Perhaps, my addled brain kept suggesting, they wouldn’t like him. Perhaps they would take against him, for some reason or other, and what was surely going to happen wouldn’t happen
after all.

But still we journeyed on, getting closer to our destination. I had no idea where in London we were going, what route we were taking, or what was going to happen when we got there. I felt as I
had during the latter stages of my pregnancy: unable to focus on the reality of what was happening, and drifting off and creating ridiculous scenarios in which my fate would be different.
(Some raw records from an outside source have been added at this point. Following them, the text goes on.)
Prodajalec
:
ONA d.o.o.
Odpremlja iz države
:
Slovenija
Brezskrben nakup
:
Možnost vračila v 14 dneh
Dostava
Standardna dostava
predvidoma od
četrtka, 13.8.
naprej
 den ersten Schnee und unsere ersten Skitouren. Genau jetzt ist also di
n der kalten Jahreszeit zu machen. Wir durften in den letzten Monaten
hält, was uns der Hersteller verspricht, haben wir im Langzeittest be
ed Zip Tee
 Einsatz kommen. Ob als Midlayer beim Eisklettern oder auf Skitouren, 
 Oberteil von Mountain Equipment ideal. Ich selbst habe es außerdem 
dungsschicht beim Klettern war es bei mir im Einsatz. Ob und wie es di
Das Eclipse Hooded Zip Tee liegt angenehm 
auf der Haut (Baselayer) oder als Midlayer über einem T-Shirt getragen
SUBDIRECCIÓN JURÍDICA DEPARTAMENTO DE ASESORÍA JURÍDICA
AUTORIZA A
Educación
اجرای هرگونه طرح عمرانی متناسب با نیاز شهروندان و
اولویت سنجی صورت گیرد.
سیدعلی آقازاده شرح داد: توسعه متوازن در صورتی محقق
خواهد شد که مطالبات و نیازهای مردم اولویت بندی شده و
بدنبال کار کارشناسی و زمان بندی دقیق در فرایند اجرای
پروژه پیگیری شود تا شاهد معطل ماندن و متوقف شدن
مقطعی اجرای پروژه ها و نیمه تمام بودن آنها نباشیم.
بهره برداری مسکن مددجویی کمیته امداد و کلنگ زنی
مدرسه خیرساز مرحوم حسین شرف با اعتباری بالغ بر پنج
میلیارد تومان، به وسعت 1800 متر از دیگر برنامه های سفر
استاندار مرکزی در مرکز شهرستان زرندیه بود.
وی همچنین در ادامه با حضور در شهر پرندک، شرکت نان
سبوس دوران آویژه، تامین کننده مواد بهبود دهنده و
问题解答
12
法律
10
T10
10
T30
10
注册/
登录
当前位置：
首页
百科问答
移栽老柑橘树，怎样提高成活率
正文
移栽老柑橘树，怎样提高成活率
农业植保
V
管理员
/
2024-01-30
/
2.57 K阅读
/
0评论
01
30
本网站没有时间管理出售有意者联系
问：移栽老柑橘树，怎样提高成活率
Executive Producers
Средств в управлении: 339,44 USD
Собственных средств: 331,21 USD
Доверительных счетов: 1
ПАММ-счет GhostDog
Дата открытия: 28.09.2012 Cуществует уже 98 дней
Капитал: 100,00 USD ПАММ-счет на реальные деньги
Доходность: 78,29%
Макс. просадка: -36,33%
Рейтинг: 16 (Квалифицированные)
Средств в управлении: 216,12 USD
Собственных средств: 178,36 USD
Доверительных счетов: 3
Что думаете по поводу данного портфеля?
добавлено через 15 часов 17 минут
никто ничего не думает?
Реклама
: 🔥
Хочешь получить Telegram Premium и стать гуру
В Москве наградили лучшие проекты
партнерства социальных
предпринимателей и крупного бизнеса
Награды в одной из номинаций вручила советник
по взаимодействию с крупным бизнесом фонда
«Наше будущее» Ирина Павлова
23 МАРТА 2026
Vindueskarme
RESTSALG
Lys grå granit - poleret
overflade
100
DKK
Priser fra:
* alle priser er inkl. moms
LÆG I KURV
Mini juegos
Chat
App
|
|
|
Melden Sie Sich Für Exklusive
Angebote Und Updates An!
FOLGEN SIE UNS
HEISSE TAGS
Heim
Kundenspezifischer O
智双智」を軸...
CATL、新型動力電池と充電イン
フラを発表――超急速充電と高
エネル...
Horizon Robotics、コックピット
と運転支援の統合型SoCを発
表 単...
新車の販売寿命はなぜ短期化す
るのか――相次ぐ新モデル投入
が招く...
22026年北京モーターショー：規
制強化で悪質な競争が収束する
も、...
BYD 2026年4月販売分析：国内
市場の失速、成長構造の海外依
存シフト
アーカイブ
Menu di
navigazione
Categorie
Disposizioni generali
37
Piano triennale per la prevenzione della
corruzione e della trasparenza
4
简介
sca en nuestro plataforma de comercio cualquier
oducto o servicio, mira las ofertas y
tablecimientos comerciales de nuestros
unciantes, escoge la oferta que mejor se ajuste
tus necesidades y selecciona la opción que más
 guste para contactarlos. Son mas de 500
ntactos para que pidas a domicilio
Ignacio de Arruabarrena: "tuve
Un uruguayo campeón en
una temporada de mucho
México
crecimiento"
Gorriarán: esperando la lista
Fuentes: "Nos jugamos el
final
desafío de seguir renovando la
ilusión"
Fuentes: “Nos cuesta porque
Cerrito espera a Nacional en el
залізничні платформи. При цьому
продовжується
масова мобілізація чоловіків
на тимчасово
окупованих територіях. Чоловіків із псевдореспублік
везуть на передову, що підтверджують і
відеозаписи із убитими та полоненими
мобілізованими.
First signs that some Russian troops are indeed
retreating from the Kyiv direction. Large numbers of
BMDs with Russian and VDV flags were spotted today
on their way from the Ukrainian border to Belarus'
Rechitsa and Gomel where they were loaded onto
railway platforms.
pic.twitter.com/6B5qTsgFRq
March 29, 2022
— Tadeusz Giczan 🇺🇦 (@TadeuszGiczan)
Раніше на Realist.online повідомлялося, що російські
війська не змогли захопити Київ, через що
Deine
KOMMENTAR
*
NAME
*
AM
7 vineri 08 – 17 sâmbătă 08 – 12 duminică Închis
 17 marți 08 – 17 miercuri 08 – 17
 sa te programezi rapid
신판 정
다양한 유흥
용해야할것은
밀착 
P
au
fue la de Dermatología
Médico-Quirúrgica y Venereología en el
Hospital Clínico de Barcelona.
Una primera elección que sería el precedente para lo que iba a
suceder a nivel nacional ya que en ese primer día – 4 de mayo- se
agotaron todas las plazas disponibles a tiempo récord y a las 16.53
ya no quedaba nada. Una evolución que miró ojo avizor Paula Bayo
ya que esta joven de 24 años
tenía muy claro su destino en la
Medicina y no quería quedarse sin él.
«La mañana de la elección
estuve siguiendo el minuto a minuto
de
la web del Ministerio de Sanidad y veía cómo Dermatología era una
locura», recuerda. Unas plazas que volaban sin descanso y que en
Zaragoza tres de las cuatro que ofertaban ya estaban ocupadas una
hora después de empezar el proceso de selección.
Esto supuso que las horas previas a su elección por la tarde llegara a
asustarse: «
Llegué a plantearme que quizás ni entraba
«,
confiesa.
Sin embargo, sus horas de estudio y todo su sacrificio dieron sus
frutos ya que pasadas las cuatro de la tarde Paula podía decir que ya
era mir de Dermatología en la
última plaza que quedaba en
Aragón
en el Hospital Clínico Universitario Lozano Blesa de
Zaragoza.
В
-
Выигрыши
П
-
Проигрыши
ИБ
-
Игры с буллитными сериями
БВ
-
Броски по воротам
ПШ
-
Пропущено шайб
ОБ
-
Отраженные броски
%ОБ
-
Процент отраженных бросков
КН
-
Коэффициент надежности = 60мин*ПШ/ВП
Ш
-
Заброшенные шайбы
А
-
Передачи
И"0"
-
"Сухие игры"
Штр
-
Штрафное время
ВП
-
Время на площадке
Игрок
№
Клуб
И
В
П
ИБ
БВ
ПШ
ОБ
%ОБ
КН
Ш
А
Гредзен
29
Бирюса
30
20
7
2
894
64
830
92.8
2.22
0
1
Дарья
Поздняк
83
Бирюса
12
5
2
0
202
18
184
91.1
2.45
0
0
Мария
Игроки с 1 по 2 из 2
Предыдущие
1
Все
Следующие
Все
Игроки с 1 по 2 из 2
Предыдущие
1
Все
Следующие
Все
I had prayed so hard, as I had never prayed before, to God and the Virgin Mary, to Jesus, St Anthony and St Teresa, pleading with all of them to show me some mercy and find another way for me to
pay for what I’d done. I didn’t care what. Nothing could hurt me more than separation from my son. Any fate, any punishment would have been preferable to this one. To have this baby,
my
baby, taken away from me would be an enduring punishment. I couldn’t see a future in which I would be healed of the pain. But my prayers had not been answered, so today I had to
give him up, and all I could do was try to bear it.